In a personal meeting the other day I heard from a PPP MNA, a close associate of Zardari, that when the party members come to him with long faces, frightened by the rising dangers to their power, he raises their spirits in no time and they leave happily, saying: He is all right, he says all is well and there is nothing to fear as long as we stand united. So he enjoys the reputation of being a brave man among his party cadre. But Bhutto was no less a brave man, though at the end it could only help him saying to his executioner: Make it quick.
The truth is that it is only the people of Pakistan who can save Zardari if he opts to come out to them. He must rally all the enlightened intelligentsia of the country around him and prepare his party to find the battle on two fronts. First, that it is the people of Pakistan and their elected representatives who have the sole right to govern their country and not the clerics and, second, the view of Islam and the Sharia as propagated by the clerics is a tendentious, obscurantist view that conflicts with the teachings of the Quran and message of the Prophet Muhammad, peace be upon him.

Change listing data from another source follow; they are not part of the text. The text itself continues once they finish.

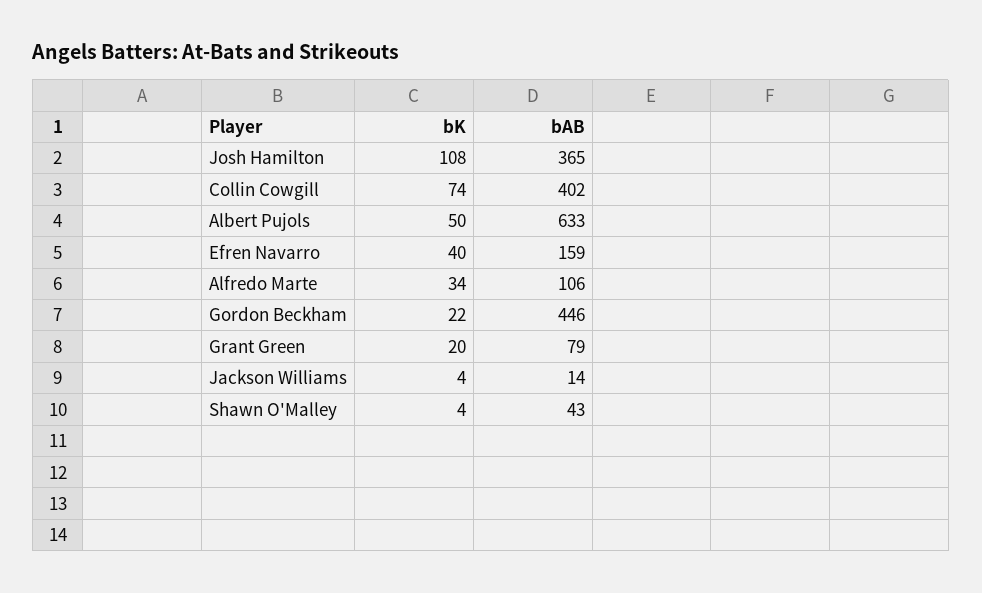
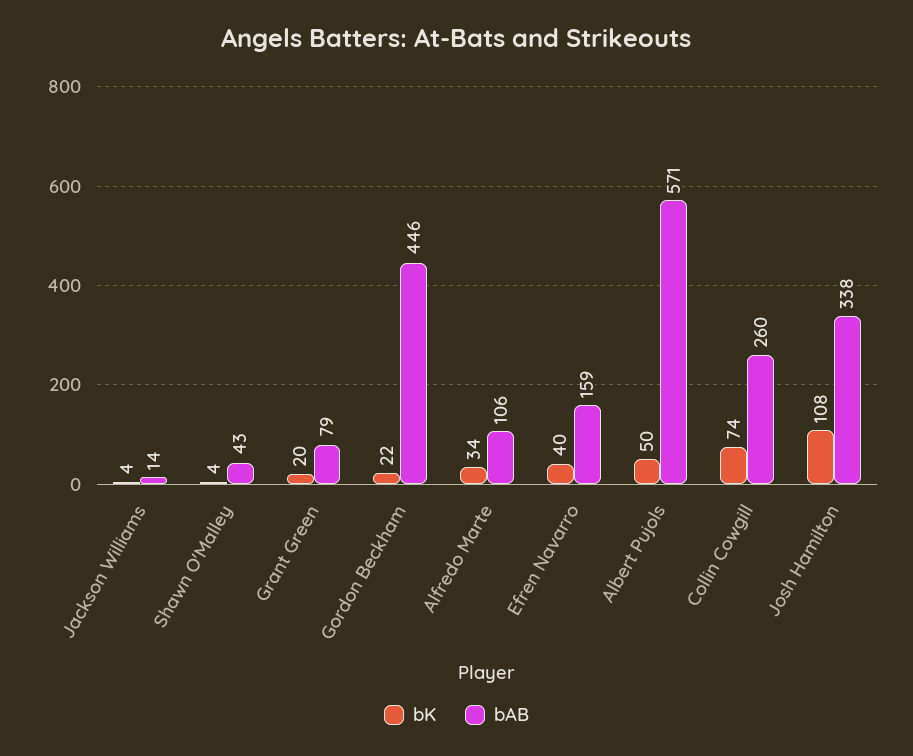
  {
    "bK": {
      "Josh Hamilton": 108,
      "Collin Cowgill": 74,
      "Albert Pujols": 50,
      "Efren Navarro": 40,
      "Alfredo Marte": 34,
      "Gordon Beckham": 22,
      "Grant Green": 20,
      "Jackson Williams": 4,
      "Shawn O'Malley": 4
    },
    "bAB": {
-     "Josh Hamilton": 365,
+     "Josh Hamilton": 338,
-     "Collin Cowgill": 402,
+     "Collin Cowgill": 260,
-     "Albert Pujols": 633,
+     "Albert Pujols": 571,
      "Efren Navarro": 159,
      "Alfredo Marte": 106,
      "Gordon Beckham": 446,
      "Grant Green": 79,
      "Jackson Williams": 14,
      "Shawn O'Malley": 43
    }
  }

On my part I, who am a member of the academia in this country, can offer support on the second front. And I will conclude this brief letter with two questions. First, the clerics claim their authority higher than the people’s legislature in the name of the divine right of the ulema to guard Islam and the lives of its adherents. Is this right sanctioned in the Quran? The simple answer is no, it contradicts the teaching, even the words of the Quran, and further, it had no sanction all along in the history of premodern Islamic civilization. It is simply the other side of the conventional belief in the divine of the kings and the Quran supports neither the one nor the other, for both stand and fall together.
Now there is an important concept of asbab an-nazul (the reasons or causes behind the revelation of the verses of the Quran) employed in the exegesis of the Quran which helps us in understanding the answer just given. Extending this concept we must ask as to what were the reasons of the descent of the Quran itself and the institution of a separate religion than Judaism and Christianity whose texts it affirmed again and again? One of the chief reasons was the institution of priesthood in both Judaism and Christianity that claimed a position between the believers and God and thereby claimed the right to control the whole mental and practical life of the believers. In the new dialectic between the individual and community that the Quran developed, each and every individual stood face to face with God while the right to legislate was invested in the community. It is clear then that the divine sanction of the clerical authority derives from Jewish and Christian influences and is therefore un-Islamic, for it is completely rejected by the Quran.
As for the second question, the clerics hold that the Quran is pre-eminently a book of the Law, or Sharia, and since they hold all the knowledge of it, they also hold the ultimate authority on how the people of this country should live their lives. Now there are 6236 verses of the Quran of which only 290 deal with the Law. What are the rest of the verses about? The truth is that they virtually do not exist for the clerics.